Especially when the leggy girl he was staring at was definitely not a Page Three girl and even more definitely not the sort of woman he was attracted to.
She was tall and willowy, from the little he could make out under the cheap store uniform, and she had the sort of wide-eyed innocence that was always accompanied in his head with the strident ringing of alarm bells. Her skin was smooth and satiny and the colour of pale caramel, as though she had been toasted in the sun. Her hair was tied back, but the bits escaping were a shade darker than her skin, toffee-coloured with strands of strawberry blonde running through it.
And her eyes...
She abruptly stopped what she was doing and looked up, gazing directly back at him.
Her eyes were green—as clear as glass washed up on a beach.
The k
ick of sexual attraction, a lust as raw as anything he’d ever felt before, shot through him like a bolt of adrenaline, and Leo felt himself harden in immediate response. It was fierce enough to take his mind off everything that had hitherto been occupying it.
His stiffened shaft was painful, and he had to adjust his position to release some of the pressure. As their eyes tangled he thought that if she kept looking at him like that, making him imagine what it would be like to have that succulent full mouth circling the throbbing, rigid length of him, he would soon be desperate for release.

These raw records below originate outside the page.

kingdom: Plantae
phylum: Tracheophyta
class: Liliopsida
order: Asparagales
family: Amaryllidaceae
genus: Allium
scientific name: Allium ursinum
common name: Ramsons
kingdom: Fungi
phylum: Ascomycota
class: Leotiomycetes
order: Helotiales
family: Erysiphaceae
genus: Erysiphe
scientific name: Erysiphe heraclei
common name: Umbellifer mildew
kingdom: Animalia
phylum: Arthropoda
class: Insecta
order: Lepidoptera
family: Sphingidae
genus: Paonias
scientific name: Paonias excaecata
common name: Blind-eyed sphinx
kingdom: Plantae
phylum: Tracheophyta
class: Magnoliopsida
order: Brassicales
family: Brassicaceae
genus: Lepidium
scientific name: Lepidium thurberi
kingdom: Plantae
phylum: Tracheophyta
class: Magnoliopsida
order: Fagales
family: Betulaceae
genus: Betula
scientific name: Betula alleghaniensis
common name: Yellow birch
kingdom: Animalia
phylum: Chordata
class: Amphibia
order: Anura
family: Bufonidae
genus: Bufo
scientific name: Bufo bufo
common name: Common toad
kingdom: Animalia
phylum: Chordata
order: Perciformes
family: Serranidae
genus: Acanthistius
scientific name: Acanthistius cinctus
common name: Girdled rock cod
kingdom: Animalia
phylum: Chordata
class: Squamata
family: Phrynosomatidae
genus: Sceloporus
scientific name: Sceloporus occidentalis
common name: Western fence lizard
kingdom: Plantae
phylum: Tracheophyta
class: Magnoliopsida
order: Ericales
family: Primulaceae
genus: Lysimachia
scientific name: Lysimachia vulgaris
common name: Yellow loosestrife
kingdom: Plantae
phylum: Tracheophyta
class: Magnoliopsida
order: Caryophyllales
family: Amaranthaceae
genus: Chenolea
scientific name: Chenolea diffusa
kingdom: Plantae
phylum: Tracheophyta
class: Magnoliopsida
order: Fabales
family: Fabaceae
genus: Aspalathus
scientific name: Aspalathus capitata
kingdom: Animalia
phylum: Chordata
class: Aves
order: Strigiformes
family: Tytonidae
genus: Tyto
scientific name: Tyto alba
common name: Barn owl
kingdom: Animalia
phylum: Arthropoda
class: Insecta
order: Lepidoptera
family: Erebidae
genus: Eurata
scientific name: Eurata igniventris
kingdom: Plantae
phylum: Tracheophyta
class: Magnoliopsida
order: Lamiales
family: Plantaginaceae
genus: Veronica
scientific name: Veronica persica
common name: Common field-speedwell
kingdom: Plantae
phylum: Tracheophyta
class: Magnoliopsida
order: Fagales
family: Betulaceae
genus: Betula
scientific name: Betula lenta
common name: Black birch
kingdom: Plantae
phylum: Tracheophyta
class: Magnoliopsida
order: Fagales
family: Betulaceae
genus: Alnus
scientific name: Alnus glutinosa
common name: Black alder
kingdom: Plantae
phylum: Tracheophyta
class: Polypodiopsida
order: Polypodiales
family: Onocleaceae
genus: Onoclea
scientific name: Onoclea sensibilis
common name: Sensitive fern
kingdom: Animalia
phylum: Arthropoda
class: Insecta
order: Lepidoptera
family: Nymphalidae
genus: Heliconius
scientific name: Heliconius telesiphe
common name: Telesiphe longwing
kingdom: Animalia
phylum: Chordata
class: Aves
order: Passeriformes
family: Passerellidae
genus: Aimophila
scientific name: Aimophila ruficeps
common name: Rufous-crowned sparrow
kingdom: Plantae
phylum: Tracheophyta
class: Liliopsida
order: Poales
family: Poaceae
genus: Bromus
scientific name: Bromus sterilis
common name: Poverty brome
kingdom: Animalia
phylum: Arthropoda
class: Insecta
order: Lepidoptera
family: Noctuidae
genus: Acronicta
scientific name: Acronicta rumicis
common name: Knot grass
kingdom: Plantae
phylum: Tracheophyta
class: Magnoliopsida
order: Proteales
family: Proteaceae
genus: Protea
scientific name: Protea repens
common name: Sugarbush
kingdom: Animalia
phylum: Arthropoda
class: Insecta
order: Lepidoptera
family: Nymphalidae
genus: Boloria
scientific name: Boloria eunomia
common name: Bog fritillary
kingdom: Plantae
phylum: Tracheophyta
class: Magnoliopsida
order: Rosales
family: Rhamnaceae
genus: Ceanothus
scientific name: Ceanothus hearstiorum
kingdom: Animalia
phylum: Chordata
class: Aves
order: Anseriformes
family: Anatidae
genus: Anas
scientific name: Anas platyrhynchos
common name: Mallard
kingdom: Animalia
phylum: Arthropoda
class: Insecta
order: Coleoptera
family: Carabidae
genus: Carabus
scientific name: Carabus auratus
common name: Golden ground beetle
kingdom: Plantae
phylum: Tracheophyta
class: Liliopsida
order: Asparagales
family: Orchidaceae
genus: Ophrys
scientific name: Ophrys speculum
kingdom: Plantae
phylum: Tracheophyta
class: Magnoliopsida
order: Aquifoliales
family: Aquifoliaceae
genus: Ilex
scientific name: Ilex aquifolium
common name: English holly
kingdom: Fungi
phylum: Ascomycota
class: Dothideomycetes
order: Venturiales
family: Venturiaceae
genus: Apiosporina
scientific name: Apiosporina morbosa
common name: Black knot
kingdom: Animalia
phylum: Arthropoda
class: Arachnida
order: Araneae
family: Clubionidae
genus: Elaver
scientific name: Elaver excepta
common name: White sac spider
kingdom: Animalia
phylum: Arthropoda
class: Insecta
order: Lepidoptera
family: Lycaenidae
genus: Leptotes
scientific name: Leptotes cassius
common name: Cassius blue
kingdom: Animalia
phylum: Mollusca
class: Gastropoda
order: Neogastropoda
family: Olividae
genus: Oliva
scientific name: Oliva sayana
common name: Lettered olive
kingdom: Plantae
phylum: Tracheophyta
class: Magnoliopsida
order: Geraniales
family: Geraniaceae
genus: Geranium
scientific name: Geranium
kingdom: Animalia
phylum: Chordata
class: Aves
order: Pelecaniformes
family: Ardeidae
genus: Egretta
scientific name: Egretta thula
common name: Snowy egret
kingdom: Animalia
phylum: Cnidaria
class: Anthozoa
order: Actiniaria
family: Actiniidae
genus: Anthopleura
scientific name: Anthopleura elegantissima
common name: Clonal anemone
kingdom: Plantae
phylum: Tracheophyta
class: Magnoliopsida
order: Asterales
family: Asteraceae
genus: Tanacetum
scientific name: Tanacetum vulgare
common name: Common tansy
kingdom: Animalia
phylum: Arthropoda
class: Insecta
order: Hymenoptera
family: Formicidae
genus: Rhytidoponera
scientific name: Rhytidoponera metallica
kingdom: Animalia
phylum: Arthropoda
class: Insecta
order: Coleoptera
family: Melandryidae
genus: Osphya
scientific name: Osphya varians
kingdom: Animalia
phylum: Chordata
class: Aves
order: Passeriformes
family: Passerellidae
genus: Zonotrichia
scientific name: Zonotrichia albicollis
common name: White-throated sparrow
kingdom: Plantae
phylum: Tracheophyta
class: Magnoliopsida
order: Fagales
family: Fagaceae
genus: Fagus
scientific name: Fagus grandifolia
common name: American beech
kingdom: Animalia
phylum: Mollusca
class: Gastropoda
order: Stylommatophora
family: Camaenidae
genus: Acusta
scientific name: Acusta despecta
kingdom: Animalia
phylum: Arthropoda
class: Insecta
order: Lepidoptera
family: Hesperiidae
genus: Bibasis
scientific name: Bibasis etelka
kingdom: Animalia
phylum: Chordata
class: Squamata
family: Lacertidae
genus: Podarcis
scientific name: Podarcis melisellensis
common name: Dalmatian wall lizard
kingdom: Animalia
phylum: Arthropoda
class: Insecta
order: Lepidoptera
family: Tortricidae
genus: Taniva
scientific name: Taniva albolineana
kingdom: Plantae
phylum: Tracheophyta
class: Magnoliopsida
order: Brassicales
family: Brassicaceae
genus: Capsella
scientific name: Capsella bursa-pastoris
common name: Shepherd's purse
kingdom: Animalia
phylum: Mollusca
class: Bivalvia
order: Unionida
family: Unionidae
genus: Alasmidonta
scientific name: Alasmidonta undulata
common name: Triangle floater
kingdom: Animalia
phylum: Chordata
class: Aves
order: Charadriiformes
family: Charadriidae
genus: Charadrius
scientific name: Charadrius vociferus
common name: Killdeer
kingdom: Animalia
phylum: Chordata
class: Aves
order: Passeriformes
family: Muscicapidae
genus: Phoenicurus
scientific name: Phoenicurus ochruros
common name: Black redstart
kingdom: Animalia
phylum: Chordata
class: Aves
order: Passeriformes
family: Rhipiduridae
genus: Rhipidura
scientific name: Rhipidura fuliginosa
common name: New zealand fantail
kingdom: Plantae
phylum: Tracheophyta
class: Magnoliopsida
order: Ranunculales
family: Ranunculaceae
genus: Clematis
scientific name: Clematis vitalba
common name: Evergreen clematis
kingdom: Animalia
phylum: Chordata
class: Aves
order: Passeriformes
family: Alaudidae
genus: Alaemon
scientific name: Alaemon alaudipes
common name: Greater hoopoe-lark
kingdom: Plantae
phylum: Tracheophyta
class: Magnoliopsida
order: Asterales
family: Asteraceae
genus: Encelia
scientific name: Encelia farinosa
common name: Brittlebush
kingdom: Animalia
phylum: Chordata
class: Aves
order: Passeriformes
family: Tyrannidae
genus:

He began walking towards her, every hunting instinct inside him honing in on his prey. He’d never wanted any woman with such urgent immediacy before and Leo wasn’t about to ignore the pull. When it came to sex, he was a man who had always got what he wanted—and he wanted this woman with every fibre in his body.
The closer he got to her, the more stupendously pretty she was. Her huge eyes were almond-shaped, fringed with very dark lashes that seemed to contradict the colour of her hair. Her lips, parted, were sensuous and full, even though their startled-in-the-headlights expression was teasingly innocent. And her body...
The unappealing, clinical white dress, belted at the waist, should have been enough to dampen any man’s ardour, but instead it sent his imagination into frantic overdrive and he caught himself wondering what her breasts would look like, what they would taste like...
* * *
‘Can I help you?’ Maddie’s heart was beating like a sledgehammer, but her expression was studiously polite as she met the stranger’s openly appreciative gaze.
Man sees girl. Man is attracted to girl. Man makes beeline for girl because he has one thing on his mind and that’s getting her into bed with him.
Maddie was used to that response from the opposite sex. She hated it.
What was even more galling was the fact that this particular man had, just for a second, aroused something in her other than her usual instinct to slam down the shutters hard the minute she saw a come-on situation on the horizon.
In fact, for a second, she had felt a stirring between her thighs—a tingling, tickly melting that had horrified her.